Former supertalented FBI agent Roby Raine is not just an expert gun lady, she is also a computer whiz person who currently runs Partners In Crime with two future heroines of this author’s trilogy. They are too noble to rob a bank, which explains why, despite them knowing how to do anything and everything, the business is not raking in the money like it should be. But there is light at the end of the tunnel as Roby’s ex-boyfriend and former boss Calder Preston asks Roby to help him out in a mission to investigate some fishy going-ons in a car manufacturer. Ms Ford therefore has made Partners In Crime a failing business so that Roby has to help Calder in exchange for a much-needed cash infusion.

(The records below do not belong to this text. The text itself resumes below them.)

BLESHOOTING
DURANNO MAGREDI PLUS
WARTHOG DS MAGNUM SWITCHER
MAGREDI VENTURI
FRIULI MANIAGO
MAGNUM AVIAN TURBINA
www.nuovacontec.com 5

I love it when authors play their cards so transparently. It’s quite fortunate that this isn’t Vegas and Ms Ford isn’t playing poker or she’ll really be in need of her own hero to bail her out of trouble.

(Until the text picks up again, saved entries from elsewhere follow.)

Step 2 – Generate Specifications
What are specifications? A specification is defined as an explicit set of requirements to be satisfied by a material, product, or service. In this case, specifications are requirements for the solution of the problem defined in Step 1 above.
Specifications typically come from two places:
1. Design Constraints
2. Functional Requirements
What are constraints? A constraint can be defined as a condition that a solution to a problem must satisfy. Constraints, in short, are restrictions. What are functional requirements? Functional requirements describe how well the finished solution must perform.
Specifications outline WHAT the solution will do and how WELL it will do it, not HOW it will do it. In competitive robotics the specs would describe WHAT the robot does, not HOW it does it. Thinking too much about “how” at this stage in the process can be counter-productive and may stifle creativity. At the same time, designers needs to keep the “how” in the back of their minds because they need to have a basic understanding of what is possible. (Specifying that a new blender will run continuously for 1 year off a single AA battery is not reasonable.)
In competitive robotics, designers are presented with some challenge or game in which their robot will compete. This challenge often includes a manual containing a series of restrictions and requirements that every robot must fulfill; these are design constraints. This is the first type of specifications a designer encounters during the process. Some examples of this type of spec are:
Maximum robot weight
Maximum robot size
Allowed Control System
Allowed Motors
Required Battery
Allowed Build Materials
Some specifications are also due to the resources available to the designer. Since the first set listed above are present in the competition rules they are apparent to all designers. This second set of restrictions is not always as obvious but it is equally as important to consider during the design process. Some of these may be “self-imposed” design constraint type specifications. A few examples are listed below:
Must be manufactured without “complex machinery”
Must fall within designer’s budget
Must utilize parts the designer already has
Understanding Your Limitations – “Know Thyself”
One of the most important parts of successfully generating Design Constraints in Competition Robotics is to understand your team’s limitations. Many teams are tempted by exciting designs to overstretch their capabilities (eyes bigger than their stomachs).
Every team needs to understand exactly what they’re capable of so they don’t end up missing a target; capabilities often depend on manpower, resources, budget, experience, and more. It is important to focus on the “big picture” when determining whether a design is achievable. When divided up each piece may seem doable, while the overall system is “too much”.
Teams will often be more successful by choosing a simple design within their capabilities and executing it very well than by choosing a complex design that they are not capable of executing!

This mission is actually just a cover for Calder to talk to Roby and try to make amends for that time when he chose to abandon her to cover his sorry ass and save his career. Oops, I think I performed an eyeroll at that one. But these two dimwits are nonetheless dragged into a rescue mission to save a fifteen-year old model who is kidnapped while Roby is framed as a pedophile killer. I am not making this up. But the real fun begins when the model in question starts kicking butt using the techniques she learns from “spy movies” (MacGyver?) while Roby and Calder start performing superhuman stunts that will make even Superman consider an early retirement.

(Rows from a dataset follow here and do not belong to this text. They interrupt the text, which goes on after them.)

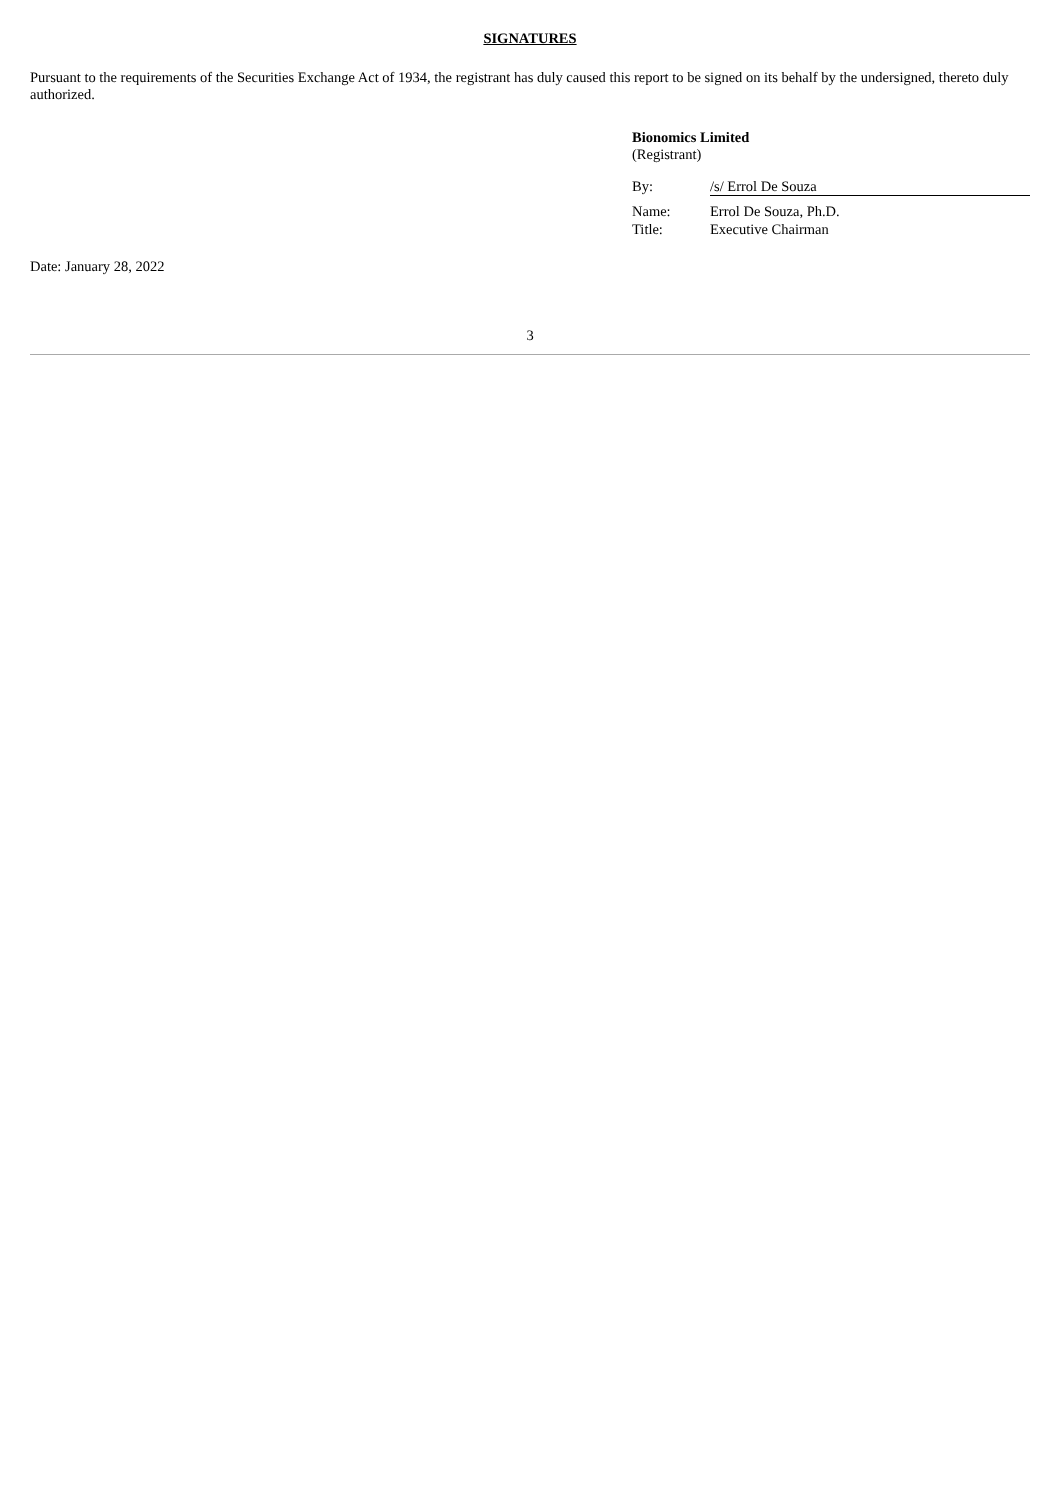SIGNATURES
Pursuant to the requirements of the Securities Exchange Act of 1934, the registrant has duly caused this report to be signed on its behalf by the undersigned, thereto duly authorized.
Bionomics Limited
(Registrant)
| By: | /s/ Errol De Souza |
| Name: | Errol De Souza, Ph.D. |
| Title: | Executive Chairman |
Date: January 28, 2022
3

Roby and Calder are unbelievable. They don’t need stunt doubles. They shoot well, they can do anything, they can probably fly if given a chance, and they are also drop dead beautiful in the process. The problem with this scenario is that these two are also completely without a functional brain cell especially when it comes to separating their personal lives from the professional. Utterly tedious psychobabble and campy superhero antics don’t go together well at all. As for the fifteen-year old MacGyver’s daughter trapped in the trunk of a SUV that is on its way to Venezuela – yes, an SUV – that one is pure comedy gold. The thing is, I’m pretty sure that Ms Ford isn’t writing a comedy. No, she is writing a serious romantic suspense.
I guess this is what happens when an author tries to tackle a genre that she is ill-prepared to handle: an unintentional comedy that makes me want to simultaneously cringe and snicker at the train wreck that results.